I am a new hedgehog owner, I got Chandler about three weeks ago. She's a 1.5 year old rescue, who I just love! I did so much research for months prior to getting my hedgie and I had planned to get a baby and raise it, but found this perfect rescue and couldn't say no! 

So far, we are doing pretty well getting used to one another. I try to spend a lot of time with her every day. However, every time I get her out she pees and poops on me almost without fail! Many times I can tell when it's about to happen (she'll sit still for more than one second) and I can grab her and put her on a paper towel or piece of fleece nearby. It's getting quite old though to have to change clothes every time I hold my hedgehog!

Any tips or reasoning behind this??

Thanks so much!


----------



## ashleyyy (Sep 22, 2014)

Have you tried letting her wheel or play for a little first?


----------



## sc2001 (Oct 12, 2014)

I let me hedgie run around in her play pen and tube until she does her business. After she is all done I cuddle with her


----------



## Chandlersagirl (Nov 16, 2014)

ashleyyy said:


> Have you tried letting her wheel or play for a little first?

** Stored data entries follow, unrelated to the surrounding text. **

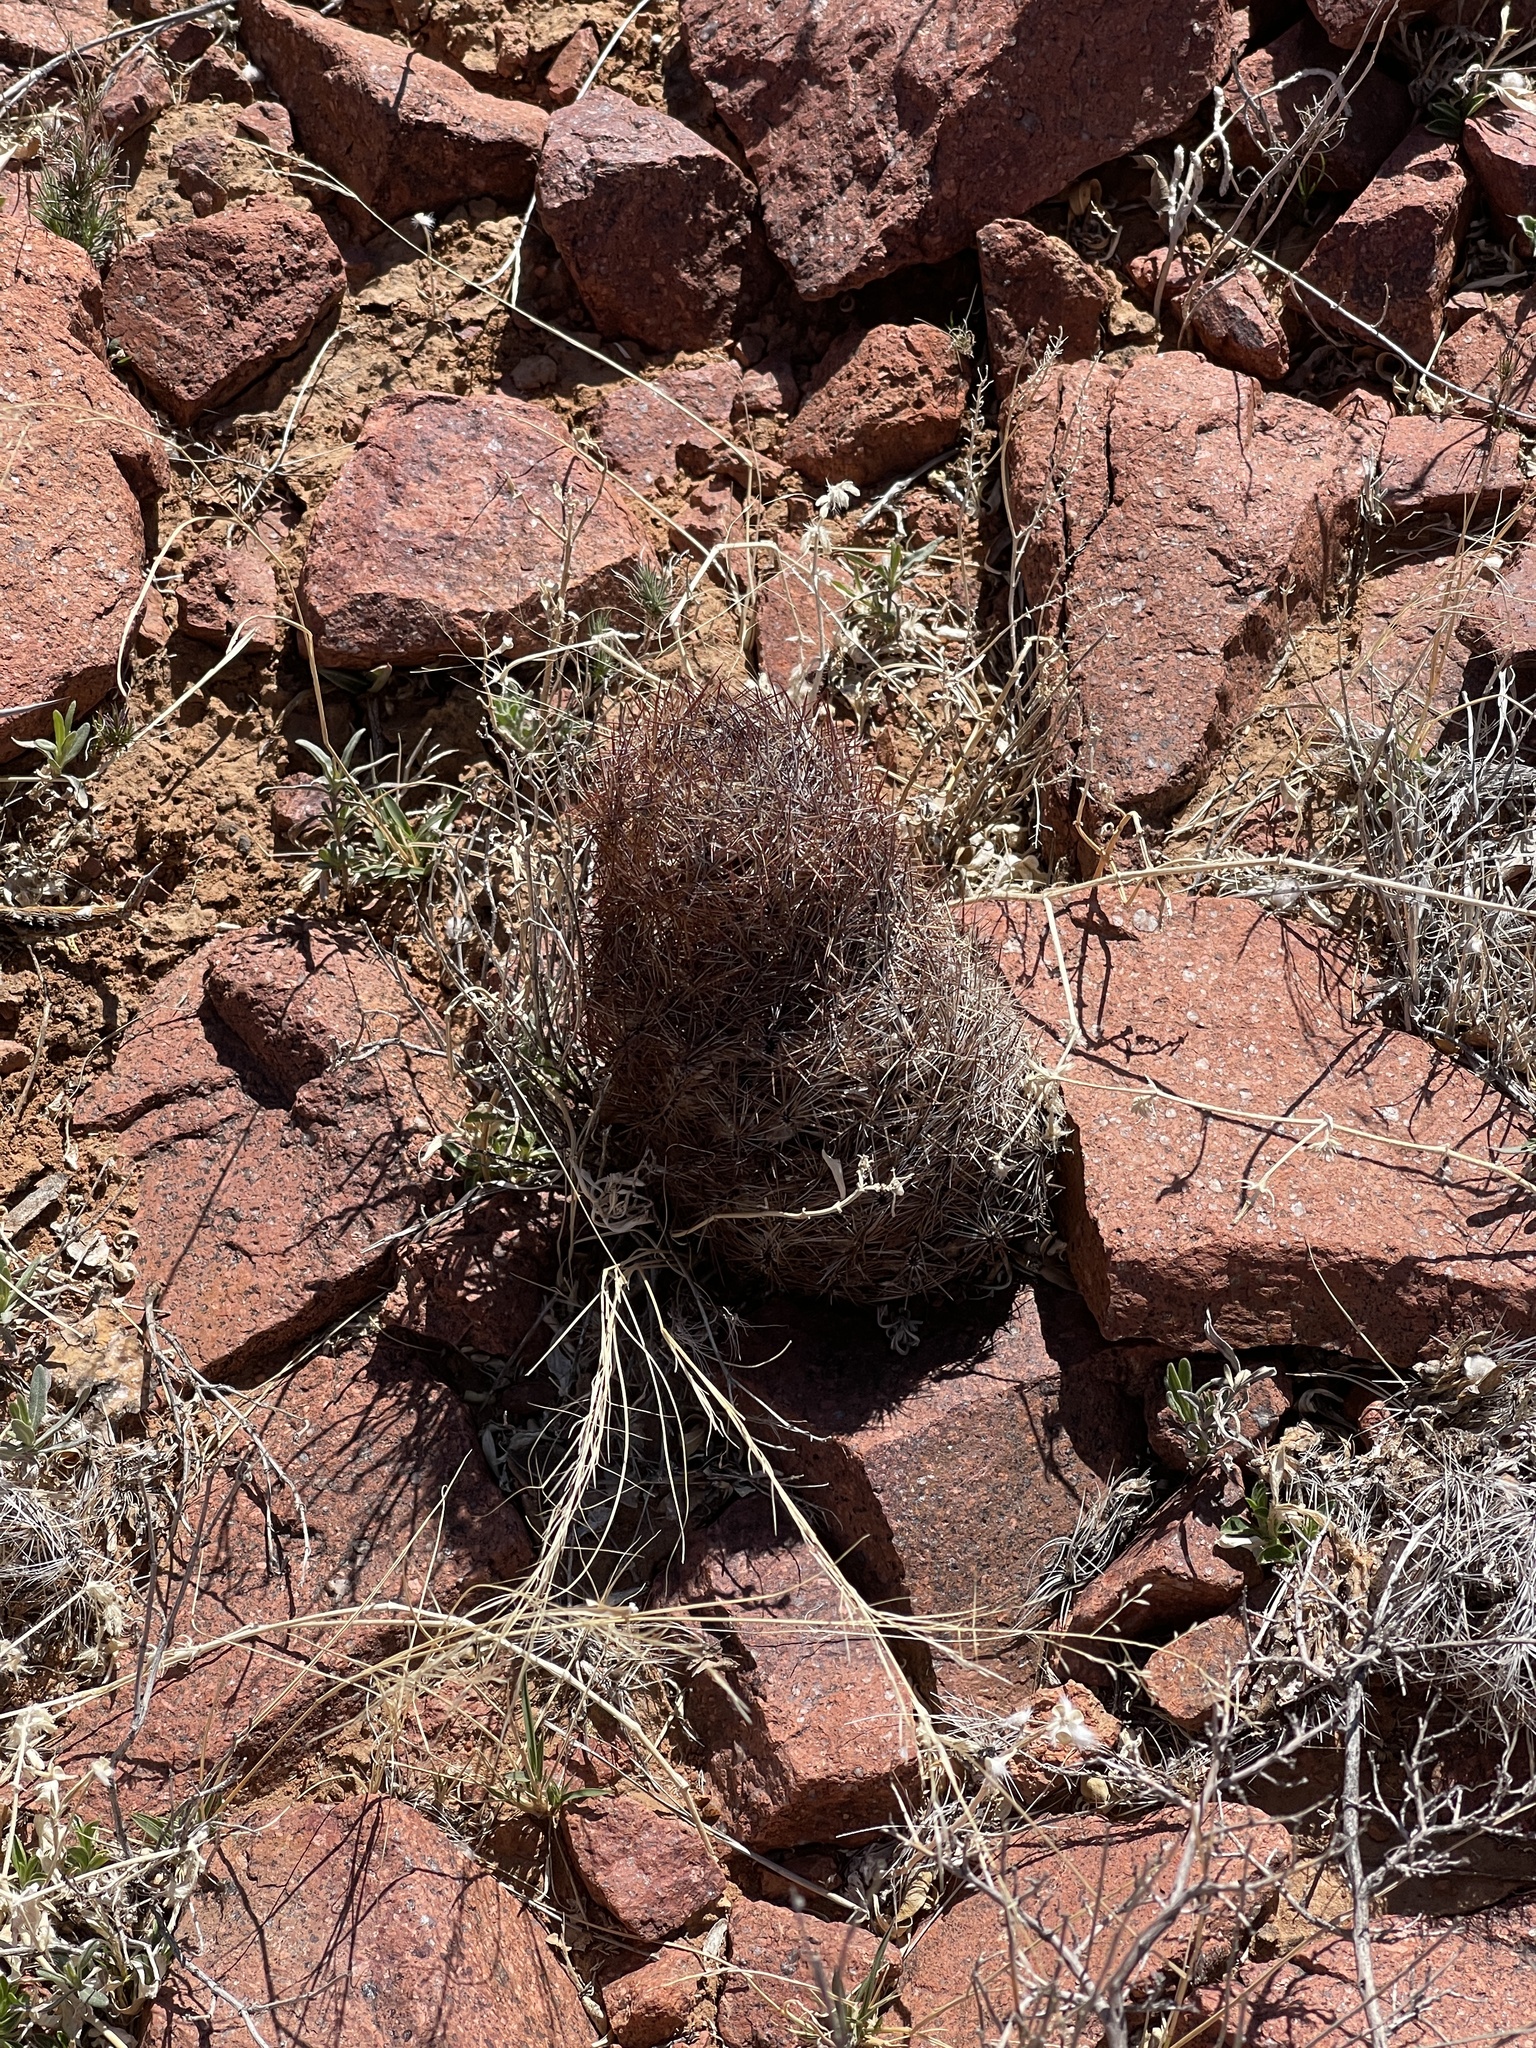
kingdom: Plantae
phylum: Tracheophyta
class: Magnoliopsida
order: Caryophyllales
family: Cactaceae
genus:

I usually try to let her run around and explore. Often she'll just crawl back in her snuggle sack and hide. I keep worrying that I am scaring her and making her stressed and that's why she's pooping everywhere. She's even done her business in her own snuggle sack while she's on my lap. Am I doing something wrong?


----------



## Prickerz (Sep 17, 2014)

I have the same problem. Let her go in the water when you bathe her- then I just take the poo out, drain and refill the water quickly because shell usually go twice in a bath, then be empty. 
Just like people, hedgehogs usually have to go when they first wake up!


----------



## DesireeM81 (Jun 14, 2014)

Don't give her anything to hide under. You can either take everything out of her cage when she wakes up, or you can put her in an empty play pen. I have to do this otherwise Rose pees and poos on me every time. The little brat just turned 1 too. :mrgreen: Some hedgehogs just don't care where they go.


----------



## Prickerz (Sep 17, 2014)

Welp, I know what I'm trying tonight!! THANK YOU


----------